[Extracted page text data]
^^^^^^^^

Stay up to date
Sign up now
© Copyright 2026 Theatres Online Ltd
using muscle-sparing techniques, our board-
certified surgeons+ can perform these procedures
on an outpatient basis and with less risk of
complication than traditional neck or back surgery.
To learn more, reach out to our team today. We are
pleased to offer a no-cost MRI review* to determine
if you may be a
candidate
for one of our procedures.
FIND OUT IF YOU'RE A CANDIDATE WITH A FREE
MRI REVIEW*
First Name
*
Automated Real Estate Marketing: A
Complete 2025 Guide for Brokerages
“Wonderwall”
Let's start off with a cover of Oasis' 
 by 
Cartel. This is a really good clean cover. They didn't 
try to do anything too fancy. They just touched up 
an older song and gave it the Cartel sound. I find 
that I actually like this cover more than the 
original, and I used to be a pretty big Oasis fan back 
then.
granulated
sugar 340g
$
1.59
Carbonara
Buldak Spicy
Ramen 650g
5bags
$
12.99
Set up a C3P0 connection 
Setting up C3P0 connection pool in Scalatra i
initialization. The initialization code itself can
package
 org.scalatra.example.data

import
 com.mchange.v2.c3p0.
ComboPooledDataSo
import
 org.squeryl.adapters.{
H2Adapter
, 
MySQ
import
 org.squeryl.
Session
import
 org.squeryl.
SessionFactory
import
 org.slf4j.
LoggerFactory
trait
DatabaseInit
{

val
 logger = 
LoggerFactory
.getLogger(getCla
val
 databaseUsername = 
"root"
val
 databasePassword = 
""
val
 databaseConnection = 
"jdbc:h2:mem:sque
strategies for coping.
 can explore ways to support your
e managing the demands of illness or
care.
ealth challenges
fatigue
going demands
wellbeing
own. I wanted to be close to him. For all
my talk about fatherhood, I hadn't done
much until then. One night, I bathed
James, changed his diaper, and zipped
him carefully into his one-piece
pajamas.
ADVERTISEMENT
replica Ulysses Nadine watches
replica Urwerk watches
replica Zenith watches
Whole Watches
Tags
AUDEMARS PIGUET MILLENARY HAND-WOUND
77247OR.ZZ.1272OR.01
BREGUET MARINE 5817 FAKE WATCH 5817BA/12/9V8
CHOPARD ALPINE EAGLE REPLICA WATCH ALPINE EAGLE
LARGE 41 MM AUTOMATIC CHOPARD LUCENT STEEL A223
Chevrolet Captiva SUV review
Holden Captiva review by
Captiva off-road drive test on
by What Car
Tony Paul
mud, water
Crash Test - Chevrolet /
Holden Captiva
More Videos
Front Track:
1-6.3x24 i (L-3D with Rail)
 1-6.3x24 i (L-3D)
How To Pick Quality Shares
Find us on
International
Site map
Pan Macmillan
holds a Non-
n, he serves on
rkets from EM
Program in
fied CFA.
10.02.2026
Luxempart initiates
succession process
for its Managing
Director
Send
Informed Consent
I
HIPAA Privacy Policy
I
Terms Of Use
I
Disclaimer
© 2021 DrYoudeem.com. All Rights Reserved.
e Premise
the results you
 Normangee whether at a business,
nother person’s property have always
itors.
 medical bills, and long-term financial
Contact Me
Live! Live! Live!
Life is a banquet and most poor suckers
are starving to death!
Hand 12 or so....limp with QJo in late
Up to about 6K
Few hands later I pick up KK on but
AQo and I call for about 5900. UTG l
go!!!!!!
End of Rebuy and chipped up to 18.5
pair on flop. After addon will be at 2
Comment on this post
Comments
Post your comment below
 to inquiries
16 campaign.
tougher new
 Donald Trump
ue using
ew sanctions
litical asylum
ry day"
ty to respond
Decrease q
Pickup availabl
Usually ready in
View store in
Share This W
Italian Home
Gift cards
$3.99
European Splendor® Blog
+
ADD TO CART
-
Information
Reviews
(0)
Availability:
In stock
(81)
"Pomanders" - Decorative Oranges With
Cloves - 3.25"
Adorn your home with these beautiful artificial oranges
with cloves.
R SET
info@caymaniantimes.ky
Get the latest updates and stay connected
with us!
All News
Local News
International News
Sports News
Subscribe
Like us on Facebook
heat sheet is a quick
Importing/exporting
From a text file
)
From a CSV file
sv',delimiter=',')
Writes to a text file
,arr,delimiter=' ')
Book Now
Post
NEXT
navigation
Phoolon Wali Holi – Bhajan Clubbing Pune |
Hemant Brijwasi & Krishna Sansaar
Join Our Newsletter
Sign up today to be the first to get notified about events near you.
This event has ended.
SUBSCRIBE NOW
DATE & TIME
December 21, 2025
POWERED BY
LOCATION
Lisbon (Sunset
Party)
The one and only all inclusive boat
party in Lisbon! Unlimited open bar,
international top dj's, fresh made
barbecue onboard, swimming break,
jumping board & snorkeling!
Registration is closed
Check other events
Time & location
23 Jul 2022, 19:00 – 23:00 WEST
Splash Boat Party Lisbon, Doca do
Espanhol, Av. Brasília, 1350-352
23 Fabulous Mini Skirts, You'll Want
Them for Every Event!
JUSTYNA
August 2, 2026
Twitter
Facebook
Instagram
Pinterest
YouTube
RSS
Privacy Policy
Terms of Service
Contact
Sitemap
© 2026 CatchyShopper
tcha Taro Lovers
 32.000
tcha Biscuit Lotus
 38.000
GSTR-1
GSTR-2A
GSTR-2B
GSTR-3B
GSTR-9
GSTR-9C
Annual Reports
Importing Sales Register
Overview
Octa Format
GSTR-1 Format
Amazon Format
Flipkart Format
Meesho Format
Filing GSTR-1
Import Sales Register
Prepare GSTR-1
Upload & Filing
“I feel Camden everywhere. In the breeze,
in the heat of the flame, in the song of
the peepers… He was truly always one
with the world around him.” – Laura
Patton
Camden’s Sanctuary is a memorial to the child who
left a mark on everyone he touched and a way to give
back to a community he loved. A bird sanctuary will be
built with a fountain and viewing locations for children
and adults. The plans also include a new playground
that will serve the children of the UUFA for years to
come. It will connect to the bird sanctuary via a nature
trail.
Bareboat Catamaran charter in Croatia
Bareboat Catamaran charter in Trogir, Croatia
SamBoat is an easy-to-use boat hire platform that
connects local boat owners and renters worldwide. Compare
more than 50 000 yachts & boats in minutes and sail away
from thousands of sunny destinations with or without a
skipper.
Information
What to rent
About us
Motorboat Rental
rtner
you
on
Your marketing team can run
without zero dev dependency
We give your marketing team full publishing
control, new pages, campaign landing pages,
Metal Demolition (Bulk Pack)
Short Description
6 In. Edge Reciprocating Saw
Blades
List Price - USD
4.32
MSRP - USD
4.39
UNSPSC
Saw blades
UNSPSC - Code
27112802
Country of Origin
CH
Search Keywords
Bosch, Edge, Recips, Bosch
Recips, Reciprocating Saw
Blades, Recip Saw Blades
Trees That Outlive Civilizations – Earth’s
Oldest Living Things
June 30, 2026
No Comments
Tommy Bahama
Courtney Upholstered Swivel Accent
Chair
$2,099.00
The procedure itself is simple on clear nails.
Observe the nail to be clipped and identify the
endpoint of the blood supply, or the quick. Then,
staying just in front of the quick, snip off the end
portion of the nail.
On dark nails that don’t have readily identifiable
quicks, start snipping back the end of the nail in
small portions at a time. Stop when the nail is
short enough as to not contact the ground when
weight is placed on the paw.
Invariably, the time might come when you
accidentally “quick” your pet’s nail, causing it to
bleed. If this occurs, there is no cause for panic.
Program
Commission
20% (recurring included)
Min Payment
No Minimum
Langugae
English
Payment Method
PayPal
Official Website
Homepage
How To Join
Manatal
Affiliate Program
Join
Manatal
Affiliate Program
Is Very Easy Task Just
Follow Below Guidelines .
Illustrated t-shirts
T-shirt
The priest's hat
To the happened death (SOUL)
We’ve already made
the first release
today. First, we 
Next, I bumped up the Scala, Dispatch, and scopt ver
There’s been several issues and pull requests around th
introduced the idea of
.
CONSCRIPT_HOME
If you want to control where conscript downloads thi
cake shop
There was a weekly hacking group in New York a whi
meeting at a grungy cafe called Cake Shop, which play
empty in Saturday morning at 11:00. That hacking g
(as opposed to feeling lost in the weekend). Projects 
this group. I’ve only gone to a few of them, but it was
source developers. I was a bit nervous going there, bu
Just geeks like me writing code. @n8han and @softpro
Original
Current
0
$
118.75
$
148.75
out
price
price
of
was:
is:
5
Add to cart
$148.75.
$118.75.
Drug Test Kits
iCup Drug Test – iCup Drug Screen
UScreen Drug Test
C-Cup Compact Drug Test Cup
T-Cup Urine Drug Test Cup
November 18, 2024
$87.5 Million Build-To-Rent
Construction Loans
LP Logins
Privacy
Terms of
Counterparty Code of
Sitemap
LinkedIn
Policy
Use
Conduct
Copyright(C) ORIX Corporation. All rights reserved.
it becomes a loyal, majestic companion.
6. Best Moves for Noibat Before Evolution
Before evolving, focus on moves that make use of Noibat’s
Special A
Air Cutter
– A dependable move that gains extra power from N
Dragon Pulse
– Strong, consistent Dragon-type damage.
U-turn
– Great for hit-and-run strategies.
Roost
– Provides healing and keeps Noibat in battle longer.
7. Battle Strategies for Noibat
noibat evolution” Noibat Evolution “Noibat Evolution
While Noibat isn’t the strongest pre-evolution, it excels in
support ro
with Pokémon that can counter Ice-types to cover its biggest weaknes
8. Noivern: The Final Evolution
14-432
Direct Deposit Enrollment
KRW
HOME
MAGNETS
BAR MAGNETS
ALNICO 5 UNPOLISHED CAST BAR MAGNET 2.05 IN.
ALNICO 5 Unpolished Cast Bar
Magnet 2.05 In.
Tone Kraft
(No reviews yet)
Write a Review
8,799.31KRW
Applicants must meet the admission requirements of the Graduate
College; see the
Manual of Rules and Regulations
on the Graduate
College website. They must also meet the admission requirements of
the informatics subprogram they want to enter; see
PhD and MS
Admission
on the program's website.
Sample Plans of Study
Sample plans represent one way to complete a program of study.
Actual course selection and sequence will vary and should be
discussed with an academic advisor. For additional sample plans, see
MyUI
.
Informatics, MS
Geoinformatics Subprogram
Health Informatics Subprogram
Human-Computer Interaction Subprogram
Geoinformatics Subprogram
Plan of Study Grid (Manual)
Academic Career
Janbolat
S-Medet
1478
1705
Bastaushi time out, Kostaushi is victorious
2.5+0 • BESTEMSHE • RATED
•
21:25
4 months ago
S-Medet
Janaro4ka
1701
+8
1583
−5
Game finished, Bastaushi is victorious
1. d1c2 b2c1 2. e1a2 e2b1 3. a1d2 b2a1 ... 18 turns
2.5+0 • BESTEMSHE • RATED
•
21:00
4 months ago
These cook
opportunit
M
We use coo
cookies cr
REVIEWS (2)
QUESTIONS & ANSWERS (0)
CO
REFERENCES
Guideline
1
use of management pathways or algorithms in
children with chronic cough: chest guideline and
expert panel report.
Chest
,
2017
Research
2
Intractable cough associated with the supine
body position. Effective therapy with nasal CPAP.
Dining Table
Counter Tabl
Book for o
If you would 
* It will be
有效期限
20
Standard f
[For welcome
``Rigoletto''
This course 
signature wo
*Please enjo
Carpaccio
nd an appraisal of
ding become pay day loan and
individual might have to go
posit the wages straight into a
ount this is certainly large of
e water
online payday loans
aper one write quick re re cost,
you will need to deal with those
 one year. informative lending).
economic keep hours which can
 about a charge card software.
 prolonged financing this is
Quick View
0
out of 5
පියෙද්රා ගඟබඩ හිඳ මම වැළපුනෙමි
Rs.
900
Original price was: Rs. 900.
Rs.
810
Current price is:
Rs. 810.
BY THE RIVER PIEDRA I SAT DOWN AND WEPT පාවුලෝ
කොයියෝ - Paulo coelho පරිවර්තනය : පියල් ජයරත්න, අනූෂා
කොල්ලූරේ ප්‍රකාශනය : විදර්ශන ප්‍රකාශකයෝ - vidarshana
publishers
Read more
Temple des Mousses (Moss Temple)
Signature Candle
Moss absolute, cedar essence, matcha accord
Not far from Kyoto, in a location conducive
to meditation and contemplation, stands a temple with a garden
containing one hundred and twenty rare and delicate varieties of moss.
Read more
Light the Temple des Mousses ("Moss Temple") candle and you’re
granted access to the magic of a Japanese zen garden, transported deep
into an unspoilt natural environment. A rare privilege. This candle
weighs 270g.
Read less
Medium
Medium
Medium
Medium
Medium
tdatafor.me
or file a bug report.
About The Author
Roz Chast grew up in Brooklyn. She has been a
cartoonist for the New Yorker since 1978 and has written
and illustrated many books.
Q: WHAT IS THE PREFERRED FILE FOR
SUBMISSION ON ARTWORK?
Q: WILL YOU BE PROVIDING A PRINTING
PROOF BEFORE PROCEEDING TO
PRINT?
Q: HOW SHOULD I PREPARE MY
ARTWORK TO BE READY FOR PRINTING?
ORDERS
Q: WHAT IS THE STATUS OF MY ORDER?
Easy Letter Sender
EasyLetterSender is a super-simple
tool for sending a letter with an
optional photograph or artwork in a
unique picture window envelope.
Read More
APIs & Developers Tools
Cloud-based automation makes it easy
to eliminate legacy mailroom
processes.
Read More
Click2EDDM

^^^^^^^^

Exercise ->
Wherever the line holding "PROOF BEFORE PROCEEDING TO" falls in the entries above, copy exactly from it through the line holding "APIs & Developers Tools", inclusive, and add nothing.

Expected output ->
PROOF BEFORE PROCEEDING TO
PRINT?
Q: HOW SHOULD I PREPARE MY
ARTWORK TO BE READY FOR PRINTING?
ORDERS
Q: WHAT IS THE STATUS OF MY ORDER?
Easy Letter Sender
EasyLetterSender is a super-simple
tool for sending a letter with an
optional photograph or artwork in a
unique picture window envelope.
Read More
APIs & Developers Tools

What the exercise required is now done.